┌─ Document extract

Golf is a good program spoiled
A reader mentioned that “It’s not about lines of code.” And he was right: Brevity alone is an unreliable way to judge a program. The problem is—quite simply—the existence of
Golf. In any Turing Equivalent language, it is possible to construct programs that are very small and very difficult to understand.
Brevity is not our goal, but it
is a side-effect of what happens when we write software well. These are my thoughts about the relationship between program size and readability. It’s my take on how you can look at one short program and dismiss it as Golf, and look at another and praise it as being succinct and expressive.
what really mattersSo what really matters? What is it about well-written software that makes it succinct and elegant? Let’s look at an absurdly trivial snippet of code and talk about five different ways we could express its intent:
a = b + c * 2
d = e + f * 2
g = h + j * 2
k = m + n * 2
p = q + r * 2
Hmm. Thirty-five symbols. What about this:
def addtimestwo(x,y)
x + y * 2
end
# ...
a = addtimestwo(b,c)
d = addtimestwo(e,f)
g = addtimestwo(e,f)
k = addtimestwo(m,n)
p = addtimestwo(q,r)
Twenty-eight symbols. Hey, we can also do this:
def addtimestwo(x,y)
x + y * 2
end
# ...
a, d, g, k, p = addtimestwo(b,c), addtimestwo(e,f), addtimestwo(e,f), addtimestwo(m,n), addtimestwo(q,r)
The same twenty-eight symbols. That leads us to:
a, d, g, k, p = *[[b,c],[e,f],[h,j],[m,n],[q,r]].map { |x,y| x + y * 2 }
Twenty-five symbols. Which reminds me:
a, d, g, k, p = *[[b,e,h,m,q],[c,f,j,n,r]].zip.map { |x,y| x + y * 2 }
Twenty-six symbols, but fewer arrays. Comparing them, is the last one less readable than the first? Less “intuitive”?
Let’s get that word out of the way immediately. “Intuitive” is not some wonderful principle that guides us to creating great software. It means no more and no less than “familiar.”
There’s value in doing the same things the same ways, but only when it’s the right thing to do in the first place. Learn your tools.
So which of these trivial examples is better? And what does that tell us about program size? Let’s look at the examples and what they tell us. The first example tells us that there is no relationship between the various expressions, none. The second, where we have ‘abstracted out’ the
addtimestwo
method, tells us that it is no coïncidence that the five expressions used the same formula: they are the same thing.
def addtimestwo(x,y)
x + y * 2
end
a = addtimestwo(b,c)
d = addtimestwo(e,f)
# ...
If that calculation was a piece of business logic, we might want to ensure that if you change one, the others all change as well. In the second example, they are on separate lines, suggesting that although the calculation is shared, the individual assignments are still decoupled from one another. It suggests to me that you might want to remove one, or move it elsewhere.
In the third example, we have moved them all onto the same line.

└─

Activity a:
Reproduce the passage of the essay on program brevity from "Let’s get that" to "the same thing." word for word.
The entries have no connection to the essay on program brevity.

┌─ Supplied material

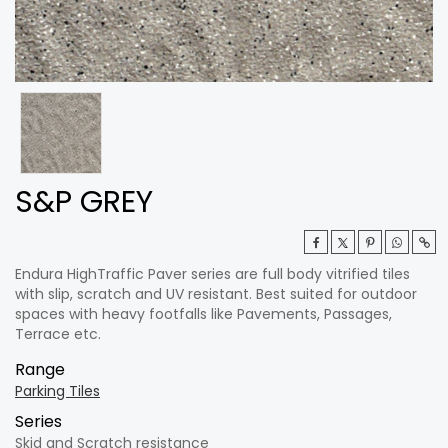
S&P GREY
Endura HighTraffic Paver series are full body vitrified tiles
with slip, scratch and UV resistant. Best suited for outdoor
spaces with heavy footfalls like Pavements, Passages,
Terrace etc.
Range
Parking Tiles
Series
Skid and Scratch resistance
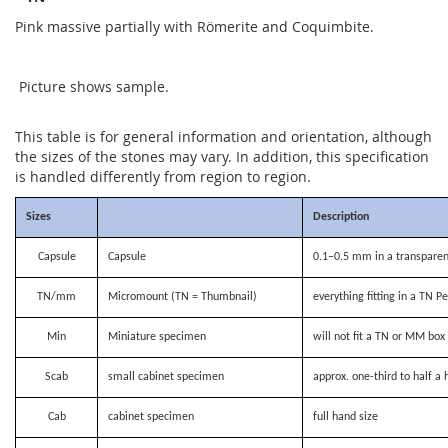
Pink massive partially with Römerite and Coquimbite.
Picture shows sample.
This table is for general information and orientation, although
the sizes of the stones may vary. In addition, this specification
is handled differently from region to region.
Sizes
Description
Capsule
Capsule
0.1–0.5 mm in a transparen
TN/mm
Micromount (TN = Thumbnail)
everything fitting in a TN P
Min
Miniature specimen
will not fit a TN or MM bo
Scab
small cabinet specimen
approx. one-third to half a 
Cab
cabinet specimen
full hand size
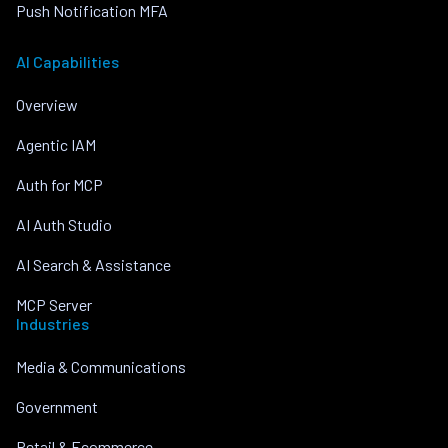
Push Notification MFA
AI Capabilities
Overview
Agentic IAM
Auth for MCP
AI Auth Studio
AI Search & Assistance
MCP Server
Industries
Media & Communications
Government
Retail & Ecommerce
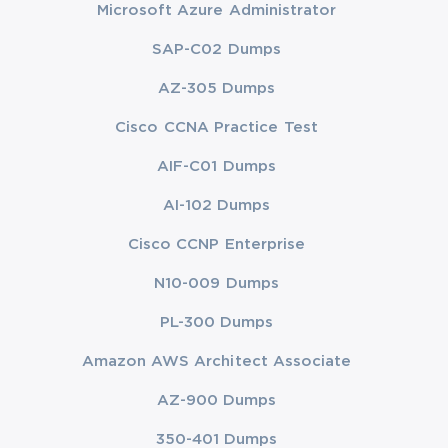
Microsoft Azure Administrator
SAP-C02 Dumps
AZ-305 Dumps
Cisco CCNA Practice Test
AIF-C01 Dumps
AI-102 Dumps
Cisco CCNP Enterprise
N10-009 Dumps
PL-300 Dumps
Amazon AWS Architect Associate
AZ-900 Dumps
350-401 Dumps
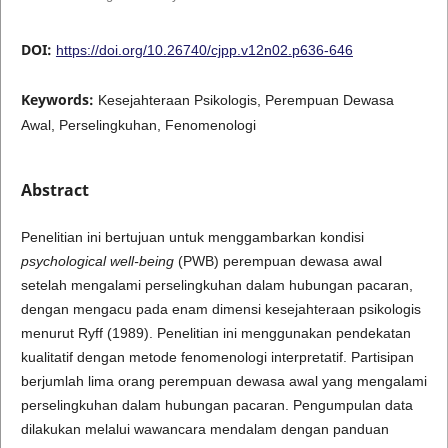
DOI:
https://doi.org/10.26740/cjpp.v12n02.p636-646
Keywords:
Kesejahteraan Psikologis, Perempuan Dewasa
Awal, Perselingkuhan, Fenomenologi
Abstract
Penelitian ini bertujuan untuk menggambarkan kondisi
psychological well-being
(PWB) perempuan dewasa awal
setelah mengalami perselingkuhan dalam hubungan pacaran,
dengan mengacu pada enam dimensi kesejahteraan psikologis
menurut Ryff (1989). Penelitian ini menggunakan pendekatan
kualitatif dengan metode fenomenologi interpretatif. Partisipan
berjumlah lima orang perempuan dewasa awal yang mengalami
perselingkuhan dalam hubungan pacaran. Pengumpulan data
dilakukan melalui wawancara mendalam dengan panduan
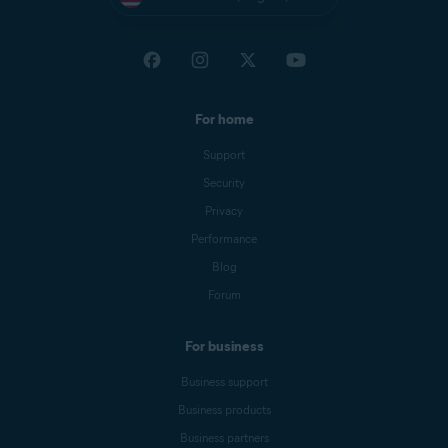
For home
Support
Security
Privacy
Performance
Blog
Forum
For business
Business support
Business products
Business partners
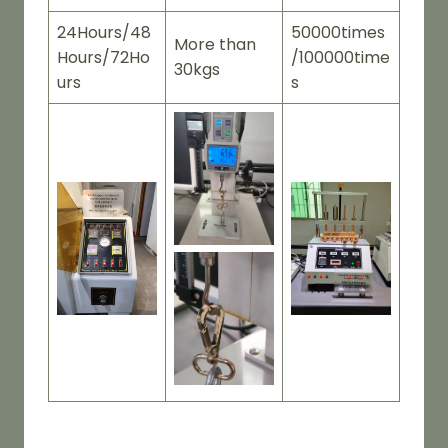
24Hours/48
50000times
More than
Hours/72Ho
/100000time
30kgs
urs
s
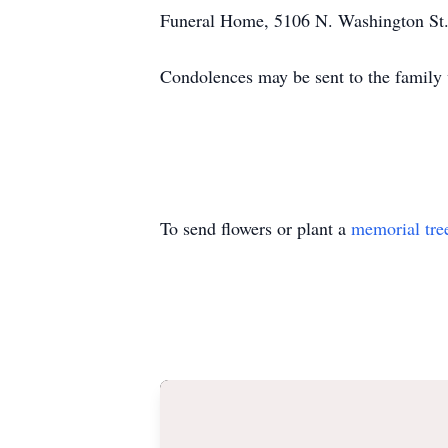
Funeral Home, 5106 N. Washington St.
Condolences may be sent to the family
To send flowers or plant a
memorial tre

└─

Activity b:
Transcribe the lines of the entries, without any change, from the line with "Microsoft Azure Administrator" to the line with "350-401 Dumps", including both of those lines.

Task answer a:
Let’s get that word out of the way immediately. “Intuitive” is not some wonderful principle that guides us to creating great software. It means no more and no less than “familiar.”
There’s value in doing the same things the same ways, but only when it’s the right thing to do in the first place. Learn your tools.
So which of these trivial examples is better? And what does that tell us about program size? Let’s look at the examples and what they tell us. The first example tells us that there is no relationship between the various expressions, none. The second, where we have ‘abstracted out’ the
addtimestwo
method, tells us that it is no coïncidence that the five expressions used the same formula: they are the same thing.

Task answer b:
Microsoft Azure Administrator
SAP-C02 Dumps
AZ-305 Dumps
Cisco CCNA Practice Test
AIF-C01 Dumps
AI-102 Dumps
Cisco CCNP Enterprise
N10-009 Dumps
PL-300 Dumps
Amazon AWS Architect Associate
AZ-900 Dumps
350-401 Dumps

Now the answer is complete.